- TASKS FOR THIS EXERCISE
1 > For each statement about the text on the Earth poem, answer yes or no and quote the words of the text that decide it: (a) The writer usually comments on their own poetry. (b) To the ancestors, Earth was a fixed center. (c) The writer thinks the poem could probably have been written before 1972.
2 > In one to three sentences, explain why the text on the Earth poem says the poem probably could not have been written before 1972.
3 > Reproduce the text on the Earth poem word for word, from "You are a graceful" to "striking to me.".

You are a graceful goddess, our Earth:

poised on tiny feet, powerfully hipped,

you sing a song of becoming as you dance,

full of Sun and Thunder.

I don't usually comment on my own poetry. Narcissism aside (guilty as charged), it violates a central canon of the New Criticism: a work of art needs to speak for itself. Moreover, I'm still too close to the composition of this piece to have reached the critical distance necessary to access its merits and flaws objectively.

Still, let me mention something that I would have noticed about the poem even if I hadn't written it myself. That it's not something I consciously put into the piece makes it that much more striking to me.

The ancestors would never have written this poem. Probably it could not (or at least would not) have been written before 1972, before those first iconic photographs of the Whole Earth from space.

One of the things that pleases me about this poem is its simultaneous evocation of Earth the planet and Earth the person: pole/equator/rotation = feet/hips/dance. While this may be how we think of Earth these days, it's certainly not how the ancestors would have seen her. To them, Earth was fixed center and paradigmatic stability. Although experientially this remains true for us today, we also bring to our praise of Earth a perspective the ancestors never had: the view from Outside. Happy we to stand at the convergence point of myth, metaphor, and scientific reality.

- PROVIDED MATERIAL

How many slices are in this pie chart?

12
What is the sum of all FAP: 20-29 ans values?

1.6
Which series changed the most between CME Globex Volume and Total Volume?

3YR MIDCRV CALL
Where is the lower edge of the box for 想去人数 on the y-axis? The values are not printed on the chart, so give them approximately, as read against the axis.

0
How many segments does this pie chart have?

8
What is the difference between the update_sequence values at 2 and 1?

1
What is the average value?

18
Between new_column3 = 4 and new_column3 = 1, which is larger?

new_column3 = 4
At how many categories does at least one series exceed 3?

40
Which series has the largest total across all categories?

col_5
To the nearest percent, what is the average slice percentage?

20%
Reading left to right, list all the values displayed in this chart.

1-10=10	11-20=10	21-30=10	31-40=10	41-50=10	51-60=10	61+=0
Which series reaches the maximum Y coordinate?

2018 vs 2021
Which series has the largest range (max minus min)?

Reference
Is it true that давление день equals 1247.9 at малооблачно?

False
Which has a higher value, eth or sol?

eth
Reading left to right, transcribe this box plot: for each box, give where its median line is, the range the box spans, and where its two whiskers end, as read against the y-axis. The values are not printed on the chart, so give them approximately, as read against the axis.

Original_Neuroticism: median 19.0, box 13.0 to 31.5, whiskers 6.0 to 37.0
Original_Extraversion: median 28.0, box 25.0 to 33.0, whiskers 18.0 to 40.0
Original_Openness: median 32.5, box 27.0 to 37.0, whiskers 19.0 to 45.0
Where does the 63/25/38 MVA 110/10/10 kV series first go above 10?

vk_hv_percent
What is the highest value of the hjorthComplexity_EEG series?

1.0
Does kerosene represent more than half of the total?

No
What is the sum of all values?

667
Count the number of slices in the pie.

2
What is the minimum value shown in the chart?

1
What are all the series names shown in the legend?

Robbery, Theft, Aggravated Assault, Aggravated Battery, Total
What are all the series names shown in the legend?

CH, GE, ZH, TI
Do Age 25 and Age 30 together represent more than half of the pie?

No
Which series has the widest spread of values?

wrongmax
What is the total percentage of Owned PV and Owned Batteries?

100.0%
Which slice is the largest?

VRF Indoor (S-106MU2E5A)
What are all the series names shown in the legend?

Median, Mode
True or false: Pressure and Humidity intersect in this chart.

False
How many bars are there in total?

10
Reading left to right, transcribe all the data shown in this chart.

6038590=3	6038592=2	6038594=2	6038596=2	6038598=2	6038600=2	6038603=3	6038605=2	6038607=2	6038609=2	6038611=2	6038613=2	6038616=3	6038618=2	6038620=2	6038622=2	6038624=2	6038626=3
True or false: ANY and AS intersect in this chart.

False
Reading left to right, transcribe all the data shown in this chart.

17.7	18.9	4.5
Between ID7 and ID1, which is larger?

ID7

- EXERCISE SOLUTIONS
1 >
(a) No: "I don't usually comment on my own poetry."
(b) Yes: "To them, Earth was fixed center and paradigmatic stability."
(c) No: "Probably it could not (or at least would not) have been written before 1972"

2 > Before 1972 there were no iconic photographs of the Whole Earth from space. The poem evokes Earth as both planet and person (pole/equator/rotation = feet/hips/dance), which draws on the view from Outside that the ancestors never had. To them, Earth was a fixed center.

3 >
You are a graceful goddess, our Earth:

poised on tiny feet, powerfully hipped,

you sing a song of becoming as you dance,

full of Sun and Thunder.

I don't usually comment on my own poetry. Narcissism aside (guilty as charged), it violates a central canon of the New Criticism: a work of art needs to speak for itself. Moreover, I'm still too close to the composition of this piece to have reached the critical distance necessary to access its merits and flaws objectively.

Still, let me mention something that I would have noticed about the poem even if I hadn't written it myself. That it's not something I consciously put into the piece makes it that much more striking to me.